Stumbling on those sad gifted kid vids was my lightbulb moment. As I discovered on social media (and heard once I opened up to the people around me), “a lot” of us, "gifted" or not, have tumbled into the rabbit hole of feeling that need to be perfect (perfect grades, perfect talents, perfect life — stop me when this sounds familiar).

So does that mean there's something wrong with emphasizing achievement so much? After all, success (in school, sports, clubs, or whatever matters to you) is super important ... right? The answer is: It's complicated. Yes, trying hard and doing your best is important, but an all-out emphasis on winning at everything can be pretty damaging.

Take it from me: The never-ending push to excel can be a fast pass for burnout and low self-esteem. Why? The more you try to be perfect, the more you inevitably fall short because, wait for it, no one is good at everything (duh).

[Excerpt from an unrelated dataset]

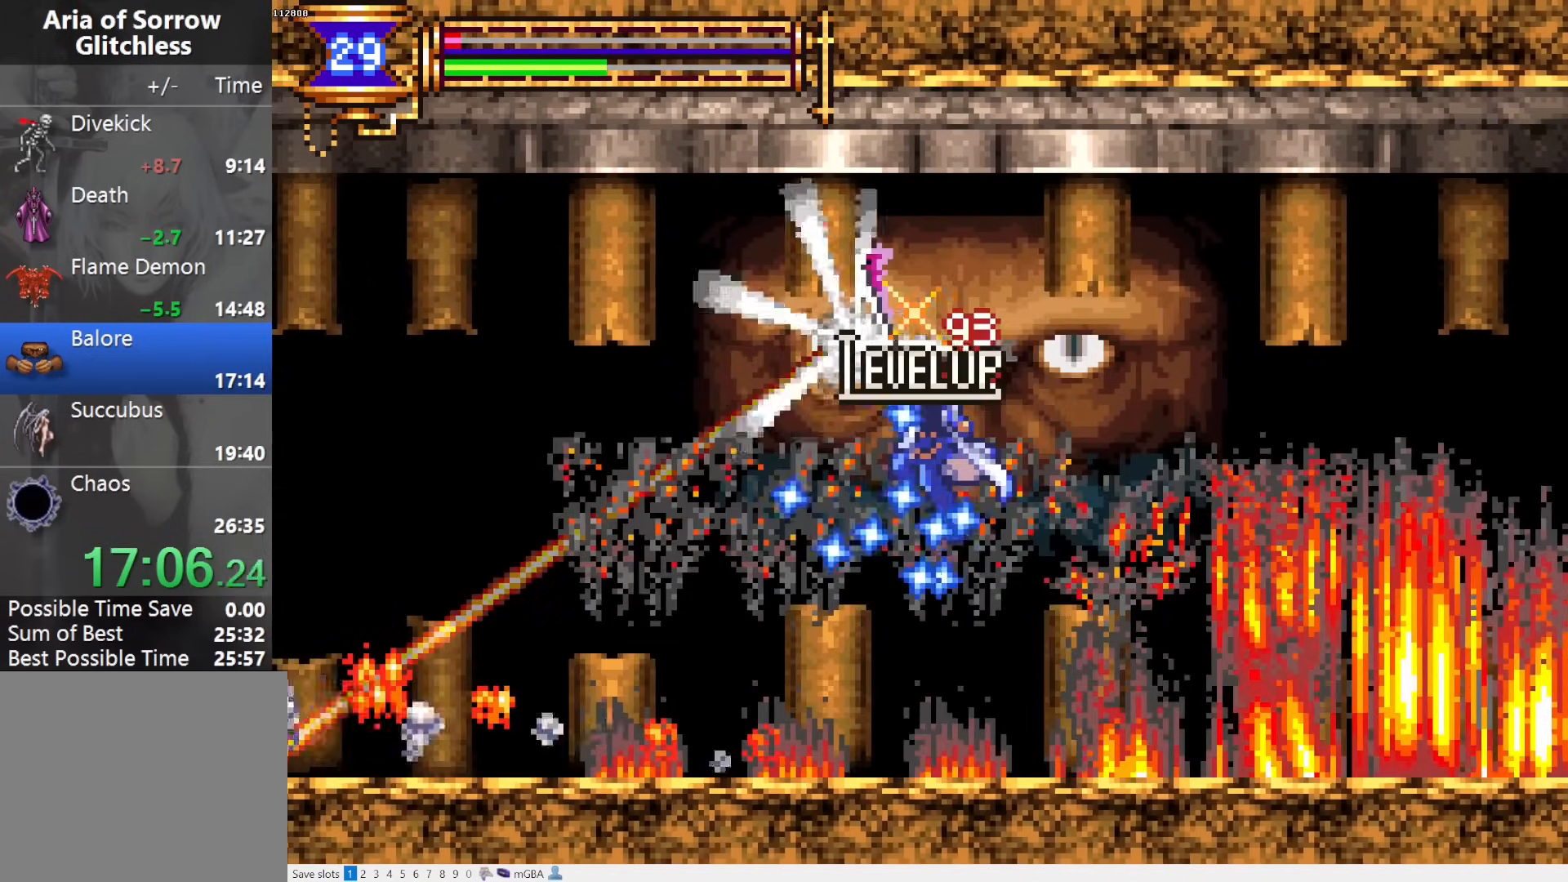
{"buttons": [], "events": []}
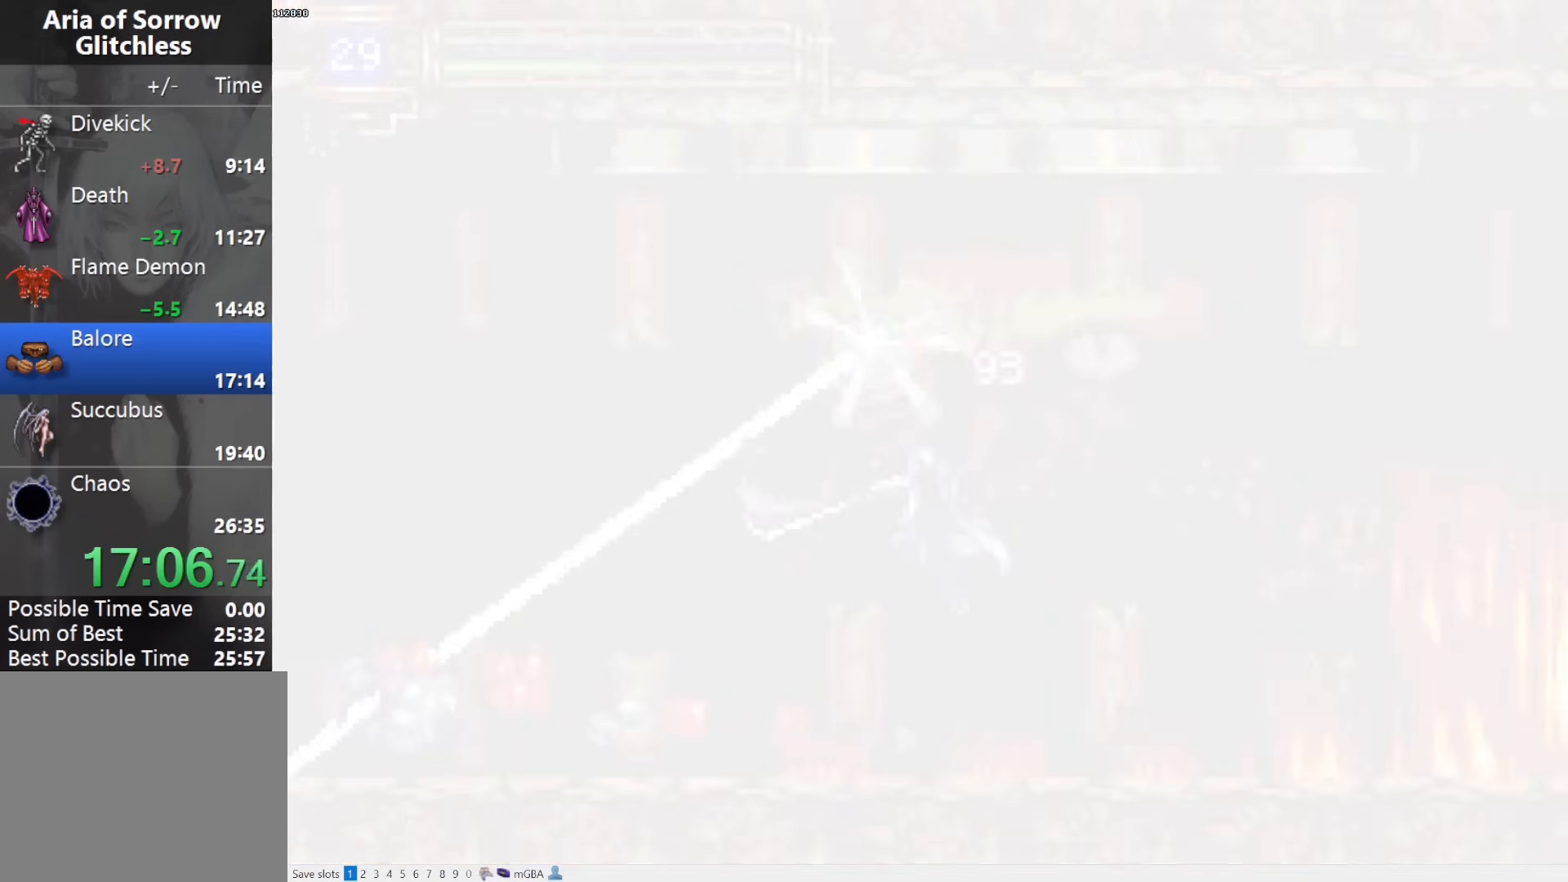
{"buttons": [], "events": []}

I haven't exactly cracked the code yet, but here's what I do know: Balance is key. Instead of staying hyper-focused on academic goals and achievements, carve out time for mindfulness, whether it's a pump-up playlist, a walk in the park, or saying yes to that hangout with your BFF.

And, no matter what: It's totally normal to experience negative emotions or thoughts from academic pressure. I still find myself stressing about my math grade or exam scores here and there, but I no longer feel like something's wrong with me if I don't "win."

If I'm not a guitar virtuoso or Python master after one day, it doesn't mean I should just give up entirely. We've got so much time to figure everything out and the potential to go far, even if we don't succeed straight away.

And guess what? The word that I had internalized at 5 years old, the one I wrestled and cried and stressed over, is slowly becoming just that: a word.

Acceptance. Balance. Caring for yourself. Now those are much better ABCs to live by, don't you think?